If you don't know how to sell short or need help with hedging, then Burleigh Grimes is for you. It provides a wonderful crash course in the world (and jargon) of financial traders.
The eponymous anti-hero is a New York futures trader with a wicked reputation and a scruples bypass. He would sell his own grandmother short to make a buck or two but he might at least buy her back, if only to make more.
Plays about the world of high finance by those who have been there tend to be dire. In fact, the person who best captured this life is Caryl Churchill in Serious Money over twenty years ago.

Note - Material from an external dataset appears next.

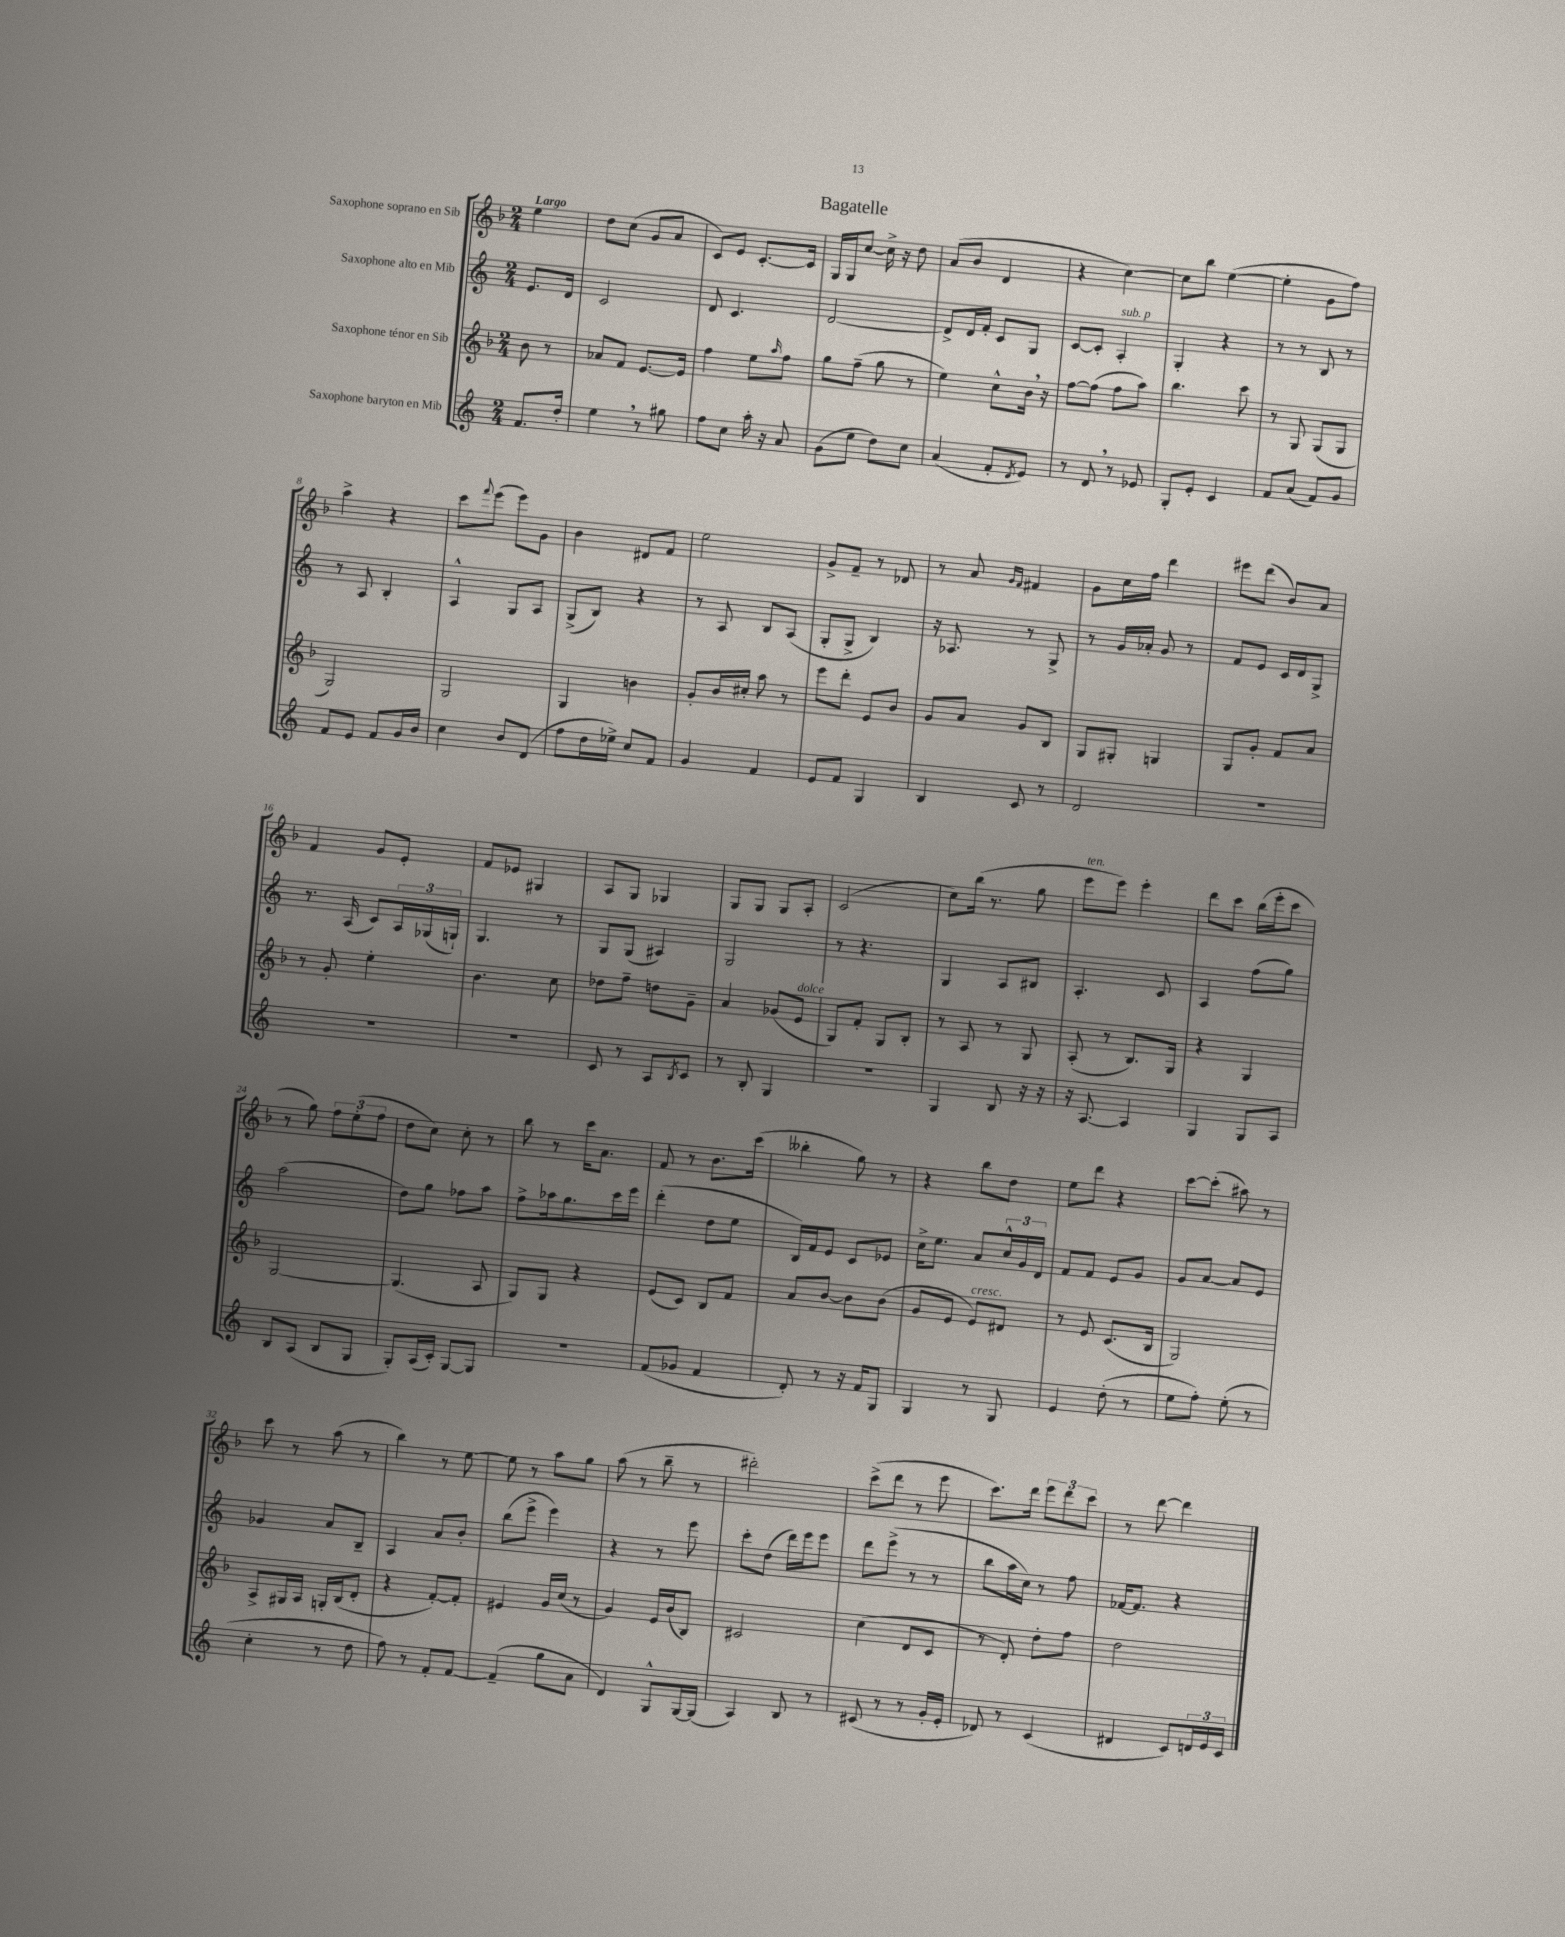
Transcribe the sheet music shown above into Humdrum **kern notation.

Roger Kirby has made a good fist of it. The posters promise Sex, Drugs and Rock and Roll and he delivers all of this and lots of corny jokes too. He also presents an overly complicated plot with stings galore, ultimately involving comeuppance for our lovable rogue, charmingly played by John Guerrasio.
The revenge is perpetrated by an oddly innocent couple: preppy multi-millionaire George, played by Jack Tarlton, and sweet investigative journalist (???) Grace (Joanne Redman). The pair act well but struggle with the accents in a way that suggests they should have followed the lead of Kristin Milward who stuck with her own as the arch Bigley. She is a pivotal character in Grimes' blackmail as she has, and is, the history.
Eventually, Kirby chucks in far too much information and too many plot lines. This is a pity, as Burleigh Grimes is entertaining and well placed for those City wideboys just up the road from the Bridewell.
Director Steven Little seems to have been given a large budget but has invested well. There is live music from Buddy Holly Airlines, the kind of trio that does well at weddings and Barmitzvahs.
The set, designed by Nicolai Hart Hansen, is fantastic. An offset square of Perspex with wooden surrounds provides a playing area and at one stage, even a hidden bed. Above all of this are six Perspex cubes containing among other things, a chandelier and a slice of Mondrian.
If you work in the City, go and see Burleigh Grimes. It is that rare piece a good drama about high finance.
If you don't, then it is worth going so that you can find out what all that jargon on the finance pages really means. You will also find out about The F Factor.